= Optimal network design =

Optimal network design is a problem in combinatorial optimization. It is an abstract representation of the problem faced by states and municipalities when they plan their road network. Given a set of locations to connect by roads, the objective is to have a short traveling distance between every two points. More specifically, the goal is to minimize the sum of shortest distances, where the sum is taken over all pairs of points. For every two locations, there is a number representing the cost of building a direct road between them. A decision must be made about which roads to build with a fixed budget.

== Formal definition ==
The input to the optimal network design problem is a weighted graph G = (V,E), where the weight of each edge (u,v) in the graph represents the cost of building a road from u to v; and a budget B.

A feasible network is a subset S of E, such that the sum of w(u,v) for all (u,v) in S is at most B, and there is a path between every two nodes u and v (that is, S contains a spanning tree of G).

For each feasible network S, the total cost of S is the sum, over all pairs (u,v) in E, of the length of the shortest path from u to v, which uses only edges in S. The objective is to find a feasible network with a minimum total cost.

== Results ==
Johnson, Lenstra and Kan prove that the problem is NP-hard, even for the simple case where all edge weights are equal and the budget restricts the choice to spanning trees.

Dionne and Florian studied branch and bound algorithms and showed that they work in a reasonable amount of time on medium-sized inputs but not on large inputs. Therefore, they presented heuristic approximation algorithms.

Anshelevic, Dasgupta, Tardos and Wexler study a game of network design, where every agent has a set of terminals and wants to build a network in which his terminals are connected, but pay as little as possible. They study the computational problem of checking whether a Nash equilibrium exists. For some special cases, they give a polynomial time algorithm that finds a (1+ε)-approximate Nash equilibrium.
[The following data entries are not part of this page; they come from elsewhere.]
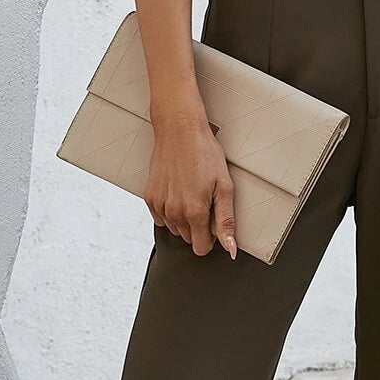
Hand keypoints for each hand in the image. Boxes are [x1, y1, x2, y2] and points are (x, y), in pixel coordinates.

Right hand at [145, 111, 237, 257]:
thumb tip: (230, 249)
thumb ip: (226, 222)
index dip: (210, 238)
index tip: (213, 220)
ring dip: (183, 217)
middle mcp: (174, 213)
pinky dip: (169, 209)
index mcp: (194, 213)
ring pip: (174, 228)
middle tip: (204, 199)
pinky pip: (161, 217)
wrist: (179, 131)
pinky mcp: (149, 197)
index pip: (201, 248)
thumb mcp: (224, 188)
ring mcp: (159, 206)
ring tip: (191, 191)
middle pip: (188, 238)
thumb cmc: (204, 154)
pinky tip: (178, 190)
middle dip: (198, 225)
Boffey and Hinxman present a heuristic method, and show that it yields high quality results. They also study solution methods based on branch-and-Bound, and evaluate the effects of making various approximations when calculating lower bounds. They also generalize the problem to networks with link construction cost not proportional to length, and with trip demands that are not all equal.

== See also ==
- Network planning and design
- Minimum routing cost spanning tree – a similar problem in which the selected set must be a spanning tree.